Zum ersten Mal durfte ich meinen Zustand ernst nehmen und akzeptieren. Gleichzeitig wurde schnell klar: Ein Name allein ändert nichts.
Es gab keine klare Therapie. Keine eindeutige Medikation – nur Symptombehandlung. Keine konkrete Anleitung. Keinen Fahrplan. Keine echte Begleitung.
Nur die Erkenntnis:
Es ist kein psychologisches Problem.
Und dennoch zeigte sich im weiteren Verlauf: Es wird weiterhin psychologisiert, relativiert, ignoriert.
Warum bestehende Behandlungswege nicht passen
Mit der Diagnose wurde auch klar, dass die bereits bewilligte psychologische Reha für meinen Zustand nicht stimmig war.
Nicht, weil psychische Unterstützung grundsätzlich falsch wäre – sondern weil sie meine körperliche Realität nicht abbildete. Aktivierende Maßnahmen, wie sie in psychologischen Reha-Programmen üblich sind – können bei PEM zu Zustandsverschlechterungen führen. Dieses Risiko einzugehen, war keine Option.
Ich brauchte eine Alternative. Doch schnell wurde klar: Eine eindeutige Post-Covid-Reha gibt es nicht. Es folgte eine Odyssee aus Recherche, Informationsgesprächen und dem Versuch, dabei nicht zu crashen.
Als ich passende Einrichtungen gefunden hatte, begann der nächste Schritt: neue Anträge stellen, begründen, erklären warum etwas nicht passt – ohne selbst genau zu wissen, was eigentlich gebraucht wird.
Auch das kostete Energie, die ich kaum noch hatte.
Recherche, Verständnis – und neue Rückschläge
Erst nach der Diagnose begann ich zu verstehen, was Post Covid konkret bedeutet und womit ich es tatsächlich zu tun habe.
Das war ernüchternd. Je mehr ich verstand, desto klarer wurde, wie komplex und begrenzend dieser Zustand ist.
In dieser Phase kam es zu weiteren Verschlechterungen. Nicht, weil ich unvorsichtig war – sondern weil ich noch nicht wusste, wie Crashs (PEM) entstehen und wie schnell Belastung zu viel sein kann.
Grenzen austesten – aus alter Gewohnheit
Ich war es mein Leben lang gewohnt, über meine Grenzen zu gehen. Also tat ich das auch hier. Ich wollte wissen, wo meine Grenzen liegen, um sie achten zu können.
Heute weiß ich: Das war keine gute Entscheidung.
Bei Post Covid und PEM lassen sich Grenzen nicht durch Austesten verschieben. Sie verschieben sich durch Schutz. Damals hatte ich noch keine Ahnung von Pacing.

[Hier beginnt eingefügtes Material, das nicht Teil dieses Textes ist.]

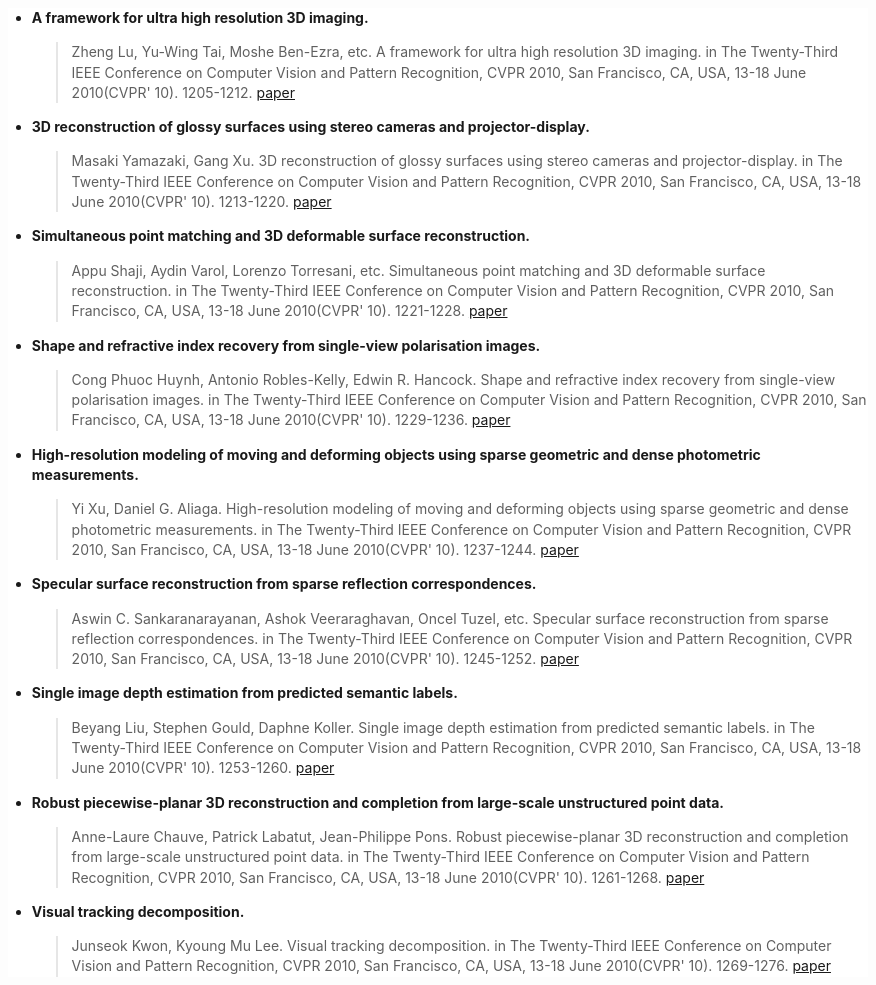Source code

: 
- **A framework for ultra high resolution 3D imaging.**
    > Zheng Lu, Yu-Wing Tai, Moshe Ben-Ezra, etc. A framework for ultra high resolution 3D imaging. in The Twenty-Third IEEE Conference on Computer Vision and Pattern Recognition, CVPR 2010, San Francisco, CA, USA, 13-18 June 2010(CVPR' 10). 1205-1212. [paper](https://doi.org/10.1109/CVPR.2010.5539829)


- **3D reconstruction of glossy surfaces using stereo cameras and projector-display.**
    > Masaki Yamazaki, Gang Xu. 3D reconstruction of glossy surfaces using stereo cameras and projector-display. in The Twenty-Third IEEE Conference on Computer Vision and Pattern Recognition, CVPR 2010, San Francisco, CA, USA, 13-18 June 2010(CVPR' 10). 1213-1220. [paper](https://doi.org/10.1109/CVPR.2010.5539830)


- **Simultaneous point matching and 3D deformable surface reconstruction.**
    > Appu Shaji, Aydin Varol, Lorenzo Torresani, etc. Simultaneous point matching and 3D deformable surface reconstruction. in The Twenty-Third IEEE Conference on Computer Vision and Pattern Recognition, CVPR 2010, San Francisco, CA, USA, 13-18 June 2010(CVPR' 10). 1221-1228. [paper](https://doi.org/10.1109/CVPR.2010.5539827)


- **Shape and refractive index recovery from single-view polarisation images.**
    > Cong Phuoc Huynh, Antonio Robles-Kelly, Edwin R. Hancock. Shape and refractive index recovery from single-view polarisation images. in The Twenty-Third IEEE Conference on Computer Vision and Pattern Recognition, CVPR 2010, San Francisco, CA, USA, 13-18 June 2010(CVPR' 10). 1229-1236. [paper](https://doi.org/10.1109/CVPR.2010.5539828)


- **High-resolution modeling of moving and deforming objects using sparse geometric and dense photometric measurements.**
    > Yi Xu, Daniel G. Aliaga. High-resolution modeling of moving and deforming objects using sparse geometric and dense photometric measurements. in The Twenty-Third IEEE Conference on Computer Vision and Pattern Recognition, CVPR 2010, San Francisco, CA, USA, 13-18 June 2010(CVPR' 10). 1237-1244. [paper](https://doi.org/10.1109/CVPR.2010.5539825)


- **Specular surface reconstruction from sparse reflection correspondences.**
    > Aswin C. Sankaranarayanan, Ashok Veeraraghavan, Oncel Tuzel, etc. Specular surface reconstruction from sparse reflection correspondences. in The Twenty-Third IEEE Conference on Computer Vision and Pattern Recognition, CVPR 2010, San Francisco, CA, USA, 13-18 June 2010(CVPR' 10). 1245-1252. [paper](https://doi.org/10.1109/CVPR.2010.5539826)


- **Single image depth estimation from predicted semantic labels.**
    > Beyang Liu, Stephen Gould, Daphne Koller. Single image depth estimation from predicted semantic labels. in The Twenty-Third IEEE Conference on Computer Vision and Pattern Recognition, CVPR 2010, San Francisco, CA, USA, 13-18 June 2010(CVPR' 10). 1253-1260. [paper](https://doi.org/10.1109/CVPR.2010.5539823)


- **Robust piecewise-planar 3D reconstruction and completion from large-scale unstructured point data.**
    > Anne-Laure Chauve, Patrick Labatut, Jean-Philippe Pons. Robust piecewise-planar 3D reconstruction and completion from large-scale unstructured point data. in The Twenty-Third IEEE Conference on Computer Vision and Pattern Recognition, CVPR 2010, San Francisco, CA, USA, 13-18 June 2010(CVPR' 10). 1261-1268. [paper](https://doi.org/10.1109/CVPR.2010.5539824)


- **Visual tracking decomposition.**
    > Junseok Kwon, Kyoung Mu Lee. Visual tracking decomposition. in The Twenty-Third IEEE Conference on Computer Vision and Pattern Recognition, CVPR 2010, San Francisco, CA, USA, 13-18 June 2010(CVPR' 10). 1269-1276. [paper](https://doi.org/10.1109/CVPR.2010.5539821)
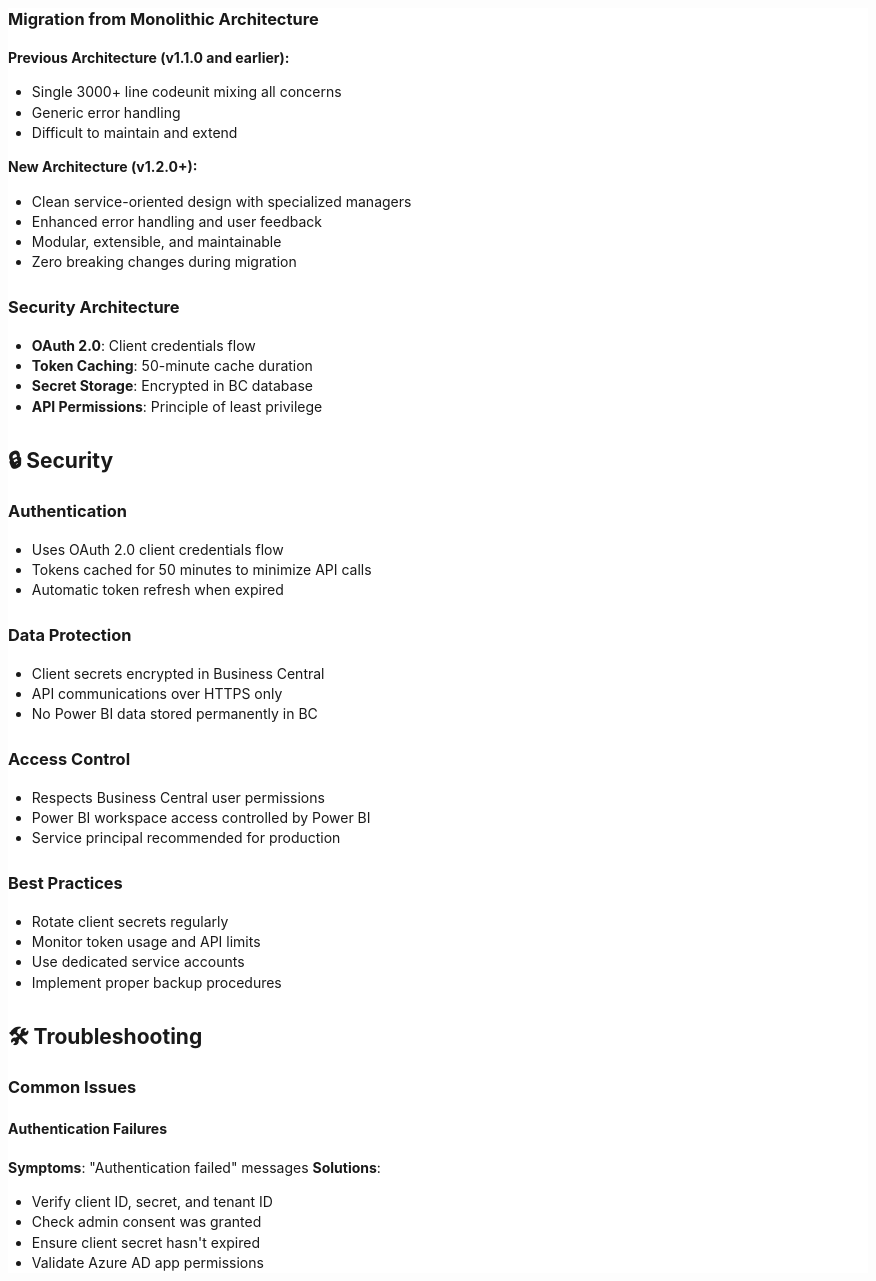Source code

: ### Migration from Monolithic Architecture
**Previous Architecture (v1.1.0 and earlier):**
- Single 3000+ line codeunit mixing all concerns
- Generic error handling
- Difficult to maintain and extend

**New Architecture (v1.2.0+):**
- Clean service-oriented design with specialized managers
- Enhanced error handling and user feedback
- Modular, extensible, and maintainable
- Zero breaking changes during migration

### Security Architecture
- **OAuth 2.0**: Client credentials flow
- **Token Caching**: 50-minute cache duration
- **Secret Storage**: Encrypted in BC database
- **API Permissions**: Principle of least privilege

## 🔒 Security

### Authentication
- Uses OAuth 2.0 client credentials flow
- Tokens cached for 50 minutes to minimize API calls
- Automatic token refresh when expired

### Data Protection
- Client secrets encrypted in Business Central
- API communications over HTTPS only
- No Power BI data stored permanently in BC

### Access Control
- Respects Business Central user permissions
- Power BI workspace access controlled by Power BI
- Service principal recommended for production

### Best Practices
- Rotate client secrets regularly
- Monitor token usage and API limits
- Use dedicated service accounts
- Implement proper backup procedures

## 🛠️ Troubleshooting

### Common Issues

#### Authentication Failures
**Symptoms**: "Authentication failed" messages
**Solutions**:
- Verify client ID, secret, and tenant ID
- Check admin consent was granted
- Ensure client secret hasn't expired
- Validate Azure AD app permissions
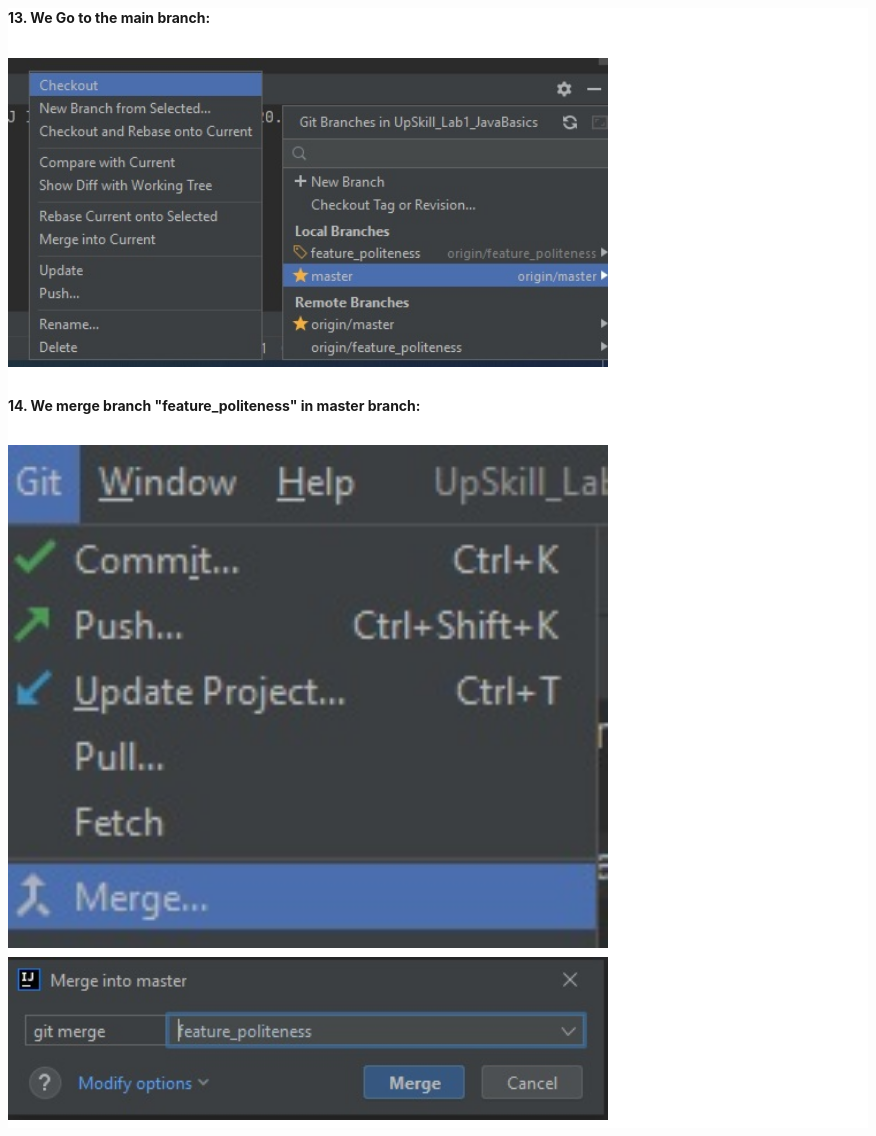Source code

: #### 13. We Go to the main branch:
<h2>
   <img src="img/step23.jpg" width="600">
</h2>

#### 14. We merge branch "feature_politeness" in master branch:
<h2>
   <img src="img/step24.jpg" width="600">
   <img src="img/step25.jpg"  width="600">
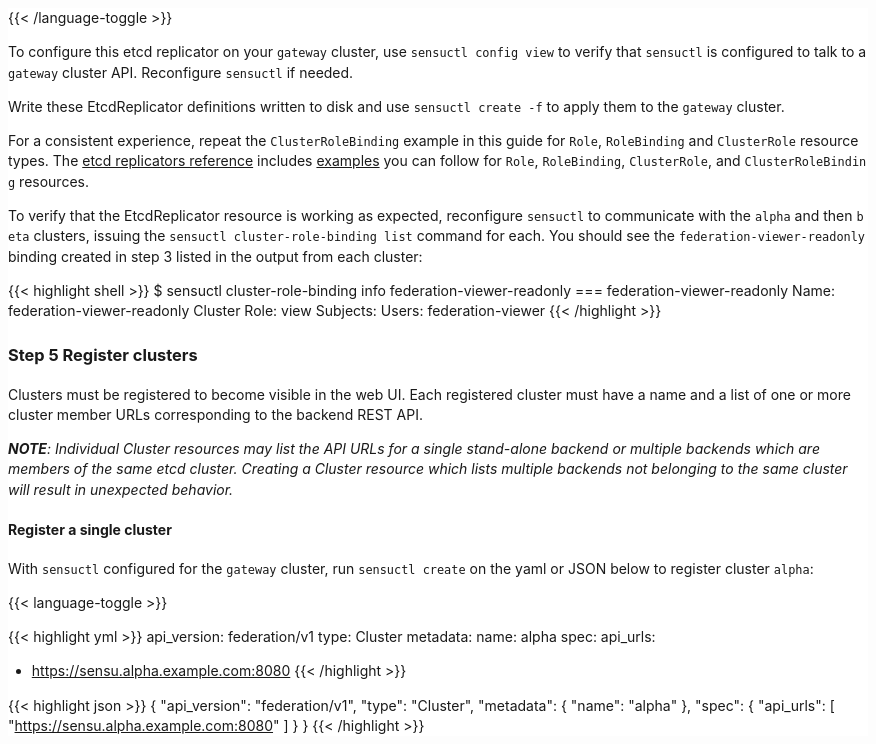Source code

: {{< /language-toggle >}}

To configure this etcd replicator on your `gateway` cluster, use `sensuctl config view` to verify that `sensuctl` is configured to talk to a `gateway` cluster API. Reconfigure `sensuctl` if needed.

Write these EtcdReplicator definitions written to disk and use `sensuctl create -f` to apply them to the `gateway` cluster.

For a consistent experience, repeat the `ClusterRoleBinding` example in this guide for `Role`, `RoleBinding` and `ClusterRole` resource types.
The [etcd replicators reference][2] includes [examples][9] you can follow for `Role`, `RoleBinding`, `ClusterRole`, and `ClusterRoleBinding` resources.

To verify that the EtcdReplicator resource is working as expected, reconfigure `sensuctl` to communicate with the `alpha` and then `beta` clusters, issuing the `sensuctl cluster-role-binding list` command for each.
You should see the `federation-viewer-readonly` binding created in step 3 listed in the output from each cluster:

{{< highlight shell >}}
$ sensuctl cluster-role-binding info federation-viewer-readonly
=== federation-viewer-readonly
Name:         federation-viewer-readonly
Cluster Role: view
Subjects:
  Users:      federation-viewer
{{< /highlight >}}

### Step 5 Register clusters

Clusters must be registered to become visible in the web UI. Each registered cluster must have a name and a list of one or more cluster member URLs corresponding to the backend REST API.

_**NOTE**: Individual Cluster resources may list the API URLs for a single stand-alone backend or multiple backends which are members of the same etcd cluster. Creating a Cluster resource which lists multiple backends not belonging to the same cluster will result in unexpected behavior._

#### Register a single cluster

With `sensuctl` configured for the `gateway` cluster, run `sensuctl create` on the yaml or JSON below to register cluster `alpha`:

{{< language-toggle >}}

{{< highlight yml >}}
api_version: federation/v1
type: Cluster
metadata:
  name: alpha
spec:
  api_urls:
  - https://sensu.alpha.example.com:8080
{{< /highlight >}}

{{< highlight json >}}
{
  "api_version": "federation/v1",
  "type": "Cluster",
  "metadata": {
    "name": "alpha"
  },
  "spec": {
    "api_urls": [
      "https://sensu.alpha.example.com:8080"
    ]
  }
}
{{< /highlight >}}


[1]: ../../api/federation/#the-clusters-endpoint
[2]: ../../reference/etcdreplicators/
[3]: ../use-apikey-feature/
[4]: ../../reference/backend#jwt-attributes
[5]: ../../sensuctl/reference#create-resources
[6]: ../../sensuctl/reference#update-resources
[7]: ../../sensuctl/reference#delete-resources
[8]: ../../getting-started/enterprise/
[9]: ../../reference/etcdreplicators#example-etcd-replicators-resources
[10]: ../../reference/rbac/
[11]: ../../api/federation#clusters-get
[12]: https://github.com/etcd-io/etcd/blob/master/etcdctl/README.md#make-mirror-options-destination
[13]: ../../guides/securing-sensu/#create-self-signed-certificates
[14]: #register-a-single-cluster
[15]: https://support.dnsimple.com/articles/what-is-common-name/
[16]: https://support.dnsimple.com/articles/what-is-ssl-san/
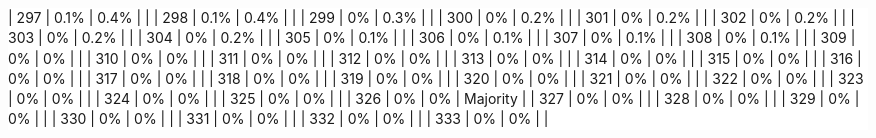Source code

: | 297 | 0.1% | 0.4% |  |
| 298 | 0.1% | 0.4% |  |
| 299 | 0% | 0.3% |  |
| 300 | 0% | 0.2% |  |
| 301 | 0% | 0.2% |  |
| 302 | 0% | 0.2% |  |
| 303 | 0% | 0.2% |  |
| 304 | 0% | 0.2% |  |
| 305 | 0% | 0.1% |  |
| 306 | 0% | 0.1% |  |
| 307 | 0% | 0.1% |  |
| 308 | 0% | 0.1% |  |
| 309 | 0% | 0% |  |
| 310 | 0% | 0% |  |
| 311 | 0% | 0% |  |
| 312 | 0% | 0% |  |
| 313 | 0% | 0% |  |
| 314 | 0% | 0% |  |
| 315 | 0% | 0% |  |
| 316 | 0% | 0% |  |
| 317 | 0% | 0% |  |
| 318 | 0% | 0% |  |
| 319 | 0% | 0% |  |
| 320 | 0% | 0% |  |
| 321 | 0% | 0% |  |
| 322 | 0% | 0% |  |
| 323 | 0% | 0% |  |
| 324 | 0% | 0% |  |
| 325 | 0% | 0% |  |
| 326 | 0% | 0% | Majority |
| 327 | 0% | 0% |  |
| 328 | 0% | 0% |  |
| 329 | 0% | 0% |  |
| 330 | 0% | 0% |  |
| 331 | 0% | 0% |  |
| 332 | 0% | 0% |  |
| 333 | 0% | 0% |  |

Leben im Zustand maximaler Einschränkung
In dieser Zeit war ich zu fast nichts mehr fähig. Ich lag in einer abgedunkelten Wohnung. Mit Sonnenbrille. Zwei Decken. Wärmflasche. Warme Kleidung – im Sommer.
Und trotzdem fror ich.
Dazu kamen sogenannte Brain Zaps: kurze, elektrische Empfindungen im Kopf, oft begleitet von Schwindel, Benommenheit und dem Gefühl, innerlich „abzureißen“. Sie entstehen vermutlich durch eine Überlastung des Nervensystems und treten häufig bei Post Covid, ME/CFS oder auch bei Medikamentenveränderungen auf.
Für mich waren sie ein weiteres Zeichen dafür, wie sehr mein System aus dem Gleichgewicht geraten war.
Zwischen Wollen und Nicht-Können
Ich konnte nichts tun. Und Nichtstun war ich nicht gewohnt. Also drehte ich mich im Kreis – zwischen dem Wunsch, etwas zu unternehmen, und der latenten Gefahr, dass jeder Schritt zu viel sein kann.
Es lag noch ein langer Weg vor mir. Und ich wusste zu diesem Zeitpunkt noch nicht, wie viel Lernen er erfordern würde.